**ACTIVITY LIST**
(A) Could you copy, word for word, the part of the Pre Helsinki Festival text that opens with the words containing "Pre Helsinki is" and closes with "Architecture special cooperation."?
(B) In the rows below, could you repeat verbatim the part that opens with the line containing "Would you mind" and closes with the line containing "0.018850, 0.748736, 0.418937]]", and nothing else?

TEXT PROVIDED Block Start

24/05/2013

Pre Helsinki Festival

Pre Helsinki is a new Finnish fashion festival that is currently taking place (22nd-25th May) in the country’s capital city. Organized by Finnish designers along with professionals, the festival hosts international fashion insiders from notable journalists to several foreign buyers.


The aim of the event is to create a connection between young Finnish designers and worldwide fashion leaders; by fashion shows, talks, seminars, parties and presentations, the new brands have the opportunity to be introduced to a wider panorama and to discuss, together with the guests, about trends and different points of view. Realization of the idea of creating a new interchange platform between Finland and the rest of the world has been possible also thanks to Finland Foreign Affair Ministry and Aalto University School of Arts, Design and Architecture special cooperation.

TEXT PROVIDED Block End
EXTRACTED MATERIAL Block Start

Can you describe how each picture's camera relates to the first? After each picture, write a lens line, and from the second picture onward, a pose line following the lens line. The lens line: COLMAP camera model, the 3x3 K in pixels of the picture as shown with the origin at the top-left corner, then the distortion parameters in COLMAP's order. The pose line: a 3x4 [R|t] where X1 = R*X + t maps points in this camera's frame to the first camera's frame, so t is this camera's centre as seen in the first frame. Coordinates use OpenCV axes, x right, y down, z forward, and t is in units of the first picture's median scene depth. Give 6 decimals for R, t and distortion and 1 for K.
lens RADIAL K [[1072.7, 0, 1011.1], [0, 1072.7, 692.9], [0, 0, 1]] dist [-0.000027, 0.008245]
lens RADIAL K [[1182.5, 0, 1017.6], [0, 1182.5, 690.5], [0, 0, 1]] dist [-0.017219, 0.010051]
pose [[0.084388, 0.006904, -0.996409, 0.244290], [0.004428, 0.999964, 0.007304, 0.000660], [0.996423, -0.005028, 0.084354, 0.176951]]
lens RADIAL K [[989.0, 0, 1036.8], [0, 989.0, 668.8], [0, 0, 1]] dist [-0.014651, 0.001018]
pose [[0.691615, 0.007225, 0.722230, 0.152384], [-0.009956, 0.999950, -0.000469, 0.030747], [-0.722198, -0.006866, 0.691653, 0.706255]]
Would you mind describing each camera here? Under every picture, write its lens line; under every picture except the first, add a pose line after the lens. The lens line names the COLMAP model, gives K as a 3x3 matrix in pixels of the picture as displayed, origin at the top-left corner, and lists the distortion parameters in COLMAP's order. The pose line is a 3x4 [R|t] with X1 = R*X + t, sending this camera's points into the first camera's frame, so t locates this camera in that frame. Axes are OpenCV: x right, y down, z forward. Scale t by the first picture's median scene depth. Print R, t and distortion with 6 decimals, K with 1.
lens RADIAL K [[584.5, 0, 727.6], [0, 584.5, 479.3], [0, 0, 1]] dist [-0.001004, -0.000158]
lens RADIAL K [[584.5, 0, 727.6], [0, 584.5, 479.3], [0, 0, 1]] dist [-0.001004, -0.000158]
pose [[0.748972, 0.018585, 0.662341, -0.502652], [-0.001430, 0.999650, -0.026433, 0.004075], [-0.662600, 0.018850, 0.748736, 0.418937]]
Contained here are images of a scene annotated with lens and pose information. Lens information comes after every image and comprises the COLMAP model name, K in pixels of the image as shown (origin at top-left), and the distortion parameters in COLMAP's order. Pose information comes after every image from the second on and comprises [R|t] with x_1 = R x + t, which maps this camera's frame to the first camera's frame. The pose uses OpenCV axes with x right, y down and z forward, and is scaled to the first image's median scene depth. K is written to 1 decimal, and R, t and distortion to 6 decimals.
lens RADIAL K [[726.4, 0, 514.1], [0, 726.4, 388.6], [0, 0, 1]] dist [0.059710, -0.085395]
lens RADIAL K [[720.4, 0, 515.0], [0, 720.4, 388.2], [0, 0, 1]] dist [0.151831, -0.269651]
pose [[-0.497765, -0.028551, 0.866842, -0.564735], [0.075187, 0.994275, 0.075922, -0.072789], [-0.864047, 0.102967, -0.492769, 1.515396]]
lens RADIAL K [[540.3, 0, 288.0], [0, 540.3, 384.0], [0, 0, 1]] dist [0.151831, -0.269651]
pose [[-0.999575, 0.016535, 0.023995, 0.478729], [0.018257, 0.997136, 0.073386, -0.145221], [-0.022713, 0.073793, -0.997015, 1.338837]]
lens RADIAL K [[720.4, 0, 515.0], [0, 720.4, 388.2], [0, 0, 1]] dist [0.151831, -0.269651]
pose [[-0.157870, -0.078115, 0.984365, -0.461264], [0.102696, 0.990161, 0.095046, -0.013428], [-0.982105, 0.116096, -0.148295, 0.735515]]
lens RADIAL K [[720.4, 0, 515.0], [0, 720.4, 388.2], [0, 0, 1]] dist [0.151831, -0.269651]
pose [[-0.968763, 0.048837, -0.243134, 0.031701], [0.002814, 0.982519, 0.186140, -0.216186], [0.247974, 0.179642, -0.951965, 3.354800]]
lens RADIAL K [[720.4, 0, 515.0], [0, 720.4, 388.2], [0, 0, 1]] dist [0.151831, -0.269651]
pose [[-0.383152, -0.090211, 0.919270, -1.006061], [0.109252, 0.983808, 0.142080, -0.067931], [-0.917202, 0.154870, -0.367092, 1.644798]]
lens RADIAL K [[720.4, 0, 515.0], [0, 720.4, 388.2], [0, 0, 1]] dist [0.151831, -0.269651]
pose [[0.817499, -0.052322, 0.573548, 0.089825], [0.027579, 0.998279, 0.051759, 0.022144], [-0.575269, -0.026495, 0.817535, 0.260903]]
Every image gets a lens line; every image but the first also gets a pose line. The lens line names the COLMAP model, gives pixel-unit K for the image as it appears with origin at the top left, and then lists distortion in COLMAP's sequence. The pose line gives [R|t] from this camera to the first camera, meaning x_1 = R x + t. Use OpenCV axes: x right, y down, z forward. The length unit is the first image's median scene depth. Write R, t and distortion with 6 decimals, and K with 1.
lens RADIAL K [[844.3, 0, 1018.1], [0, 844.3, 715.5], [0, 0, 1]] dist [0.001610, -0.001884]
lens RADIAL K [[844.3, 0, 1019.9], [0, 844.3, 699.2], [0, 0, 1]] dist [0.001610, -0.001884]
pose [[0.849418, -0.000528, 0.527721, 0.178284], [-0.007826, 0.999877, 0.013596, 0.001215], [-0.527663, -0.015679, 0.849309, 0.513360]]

EXTRACTED MATERIAL Block End

**SOLUTIONS PER TASK**
(A)
Pre Helsinki is a new Finnish fashion festival that is currently taking place (22nd-25th May) in the country’s capital city. Organized by Finnish designers along with professionals, the festival hosts international fashion insiders from notable journalists to several foreign buyers.


The aim of the event is to create a connection between young Finnish designers and worldwide fashion leaders; by fashion shows, talks, seminars, parties and presentations, the new brands have the opportunity to be introduced to a wider panorama and to discuss, together with the guests, about trends and different points of view. Realization of the idea of creating a new interchange platform between Finland and the rest of the world has been possible also thanks to Finland Foreign Affair Ministry and Aalto University School of Arts, Design and Architecture special cooperation.

(B)
Would you mind describing each camera here? Under every picture, write its lens line; under every picture except the first, add a pose line after the lens. The lens line names the COLMAP model, gives K as a 3x3 matrix in pixels of the picture as displayed, origin at the top-left corner, and lists the distortion parameters in COLMAP's order. The pose line is a 3x4 [R|t] with X1 = R*X + t, sending this camera's points into the first camera's frame, so t locates this camera in that frame. Axes are OpenCV: x right, y down, z forward. Scale t by the first picture's median scene depth. Print R, t and distortion with 6 decimals, K with 1.
lens RADIAL K [[584.5, 0, 727.6], [0, 584.5, 479.3], [0, 0, 1]] dist [-0.001004, -0.000158]
lens RADIAL K [[584.5, 0, 727.6], [0, 584.5, 479.3], [0, 0, 1]] dist [-0.001004, -0.000158]
pose [[0.748972, 0.018585, 0.662341, -0.502652], [-0.001430, 0.999650, -0.026433, 0.004075], [-0.662600, 0.018850, 0.748736, 0.418937]]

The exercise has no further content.